Just make sure to save this (and any other rotator cuff exercises you include) for the end of your training session, as you don’t want to pre-fatigue your rotator cuffs before your actual workout since this will likely decrease shoulder stability.

#8 – Focus On The Dumbbell Press Instead

dumbbell bench press

If you’re a powerlifter, barbell bench presses are an obvious must.

If you’re training primarily for muscle growth however, a standard barbell bench press is not a mandatory lift that you absolutely must do.

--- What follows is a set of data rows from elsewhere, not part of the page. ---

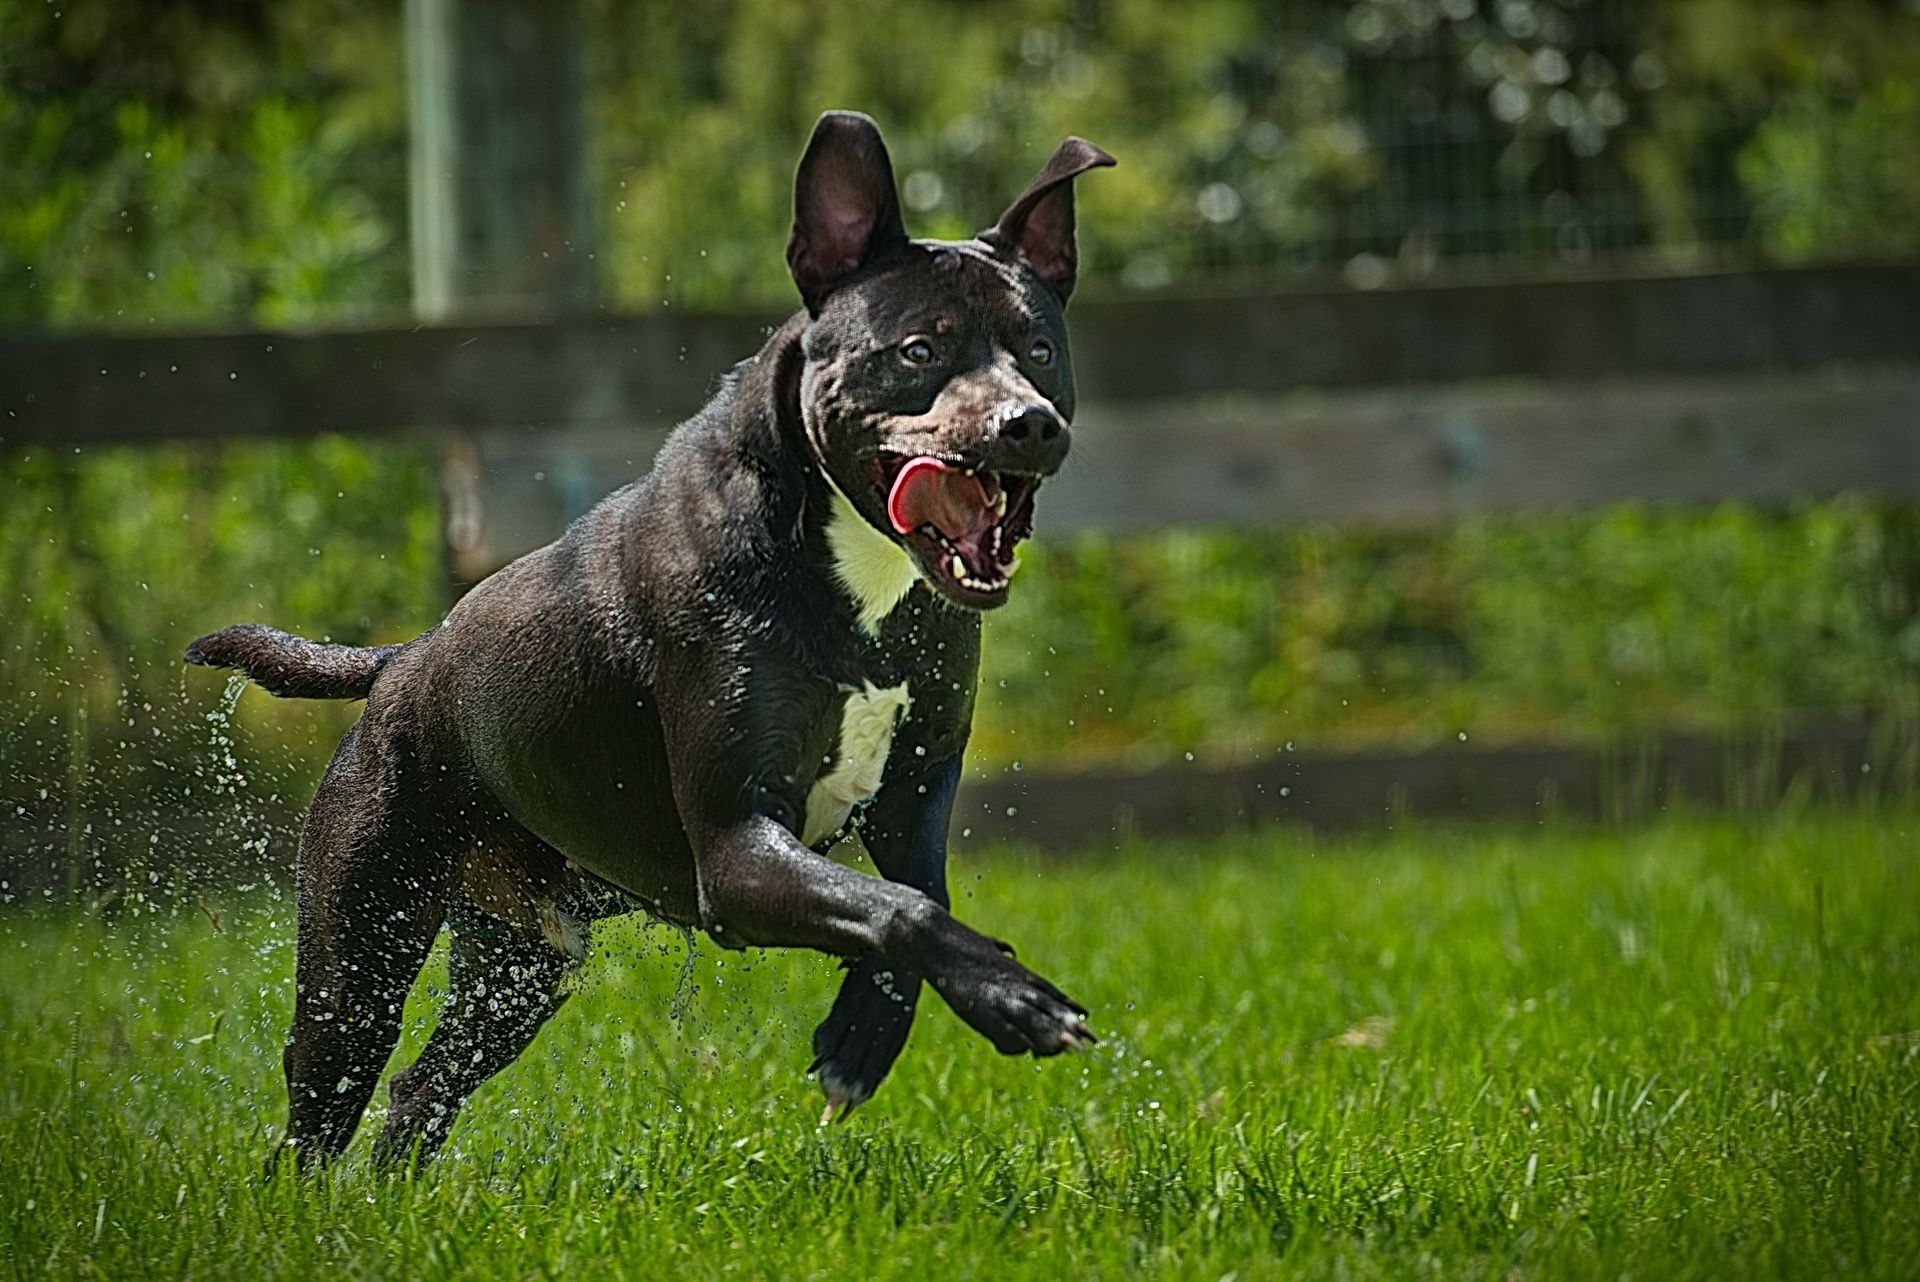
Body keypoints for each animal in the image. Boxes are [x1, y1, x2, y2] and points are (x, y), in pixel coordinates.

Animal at [187, 112, 1121, 1174]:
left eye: (1038, 349)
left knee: (420, 1092)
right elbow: (897, 910)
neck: (854, 575)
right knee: (322, 1107)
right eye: (920, 349)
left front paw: (864, 1036)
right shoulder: (736, 850)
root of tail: (402, 664)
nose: (1028, 424)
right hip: (362, 946)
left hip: (521, 969)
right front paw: (1019, 1002)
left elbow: (915, 899)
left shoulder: (914, 791)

Despite their popularity, barbell presses don’t possess any “magical” muscle building benefits, and if they continue to aggravate your shoulders despite making all of the adjustments above, switching to a dumbbell press is probably a wise move.

Dumbbell presses allow for a more natural range of motion since you can press in an arching movement as opposed to being locked onto a fixed bar.

Dumbbells also allow you to tuck your elbows more easily, and if your shoulder pain is especially bad, you can even press with your palms in a neutral position for an even more shoulder-friendly variation.

If you aren’t ready to ditch the barbell press altogether, the other option is to just use a dumbbell press as your primary chest exercise and perform your barbell presses afterwards with a slightly lighter weight once your chest, shoulders and triceps are more fatigued.

Bench Press Shoulder Pain: Conclusion

bench press form

Any nagging injury can be quite an annoyance for the serious lifter, and bench press shoulder pain is no exception.

Luckily, most trainees can significantly diminish or even eliminate their pain altogether using the right knowledge and approach.

Implement the 8 tips above and you should see a marked improvement within a few weeks.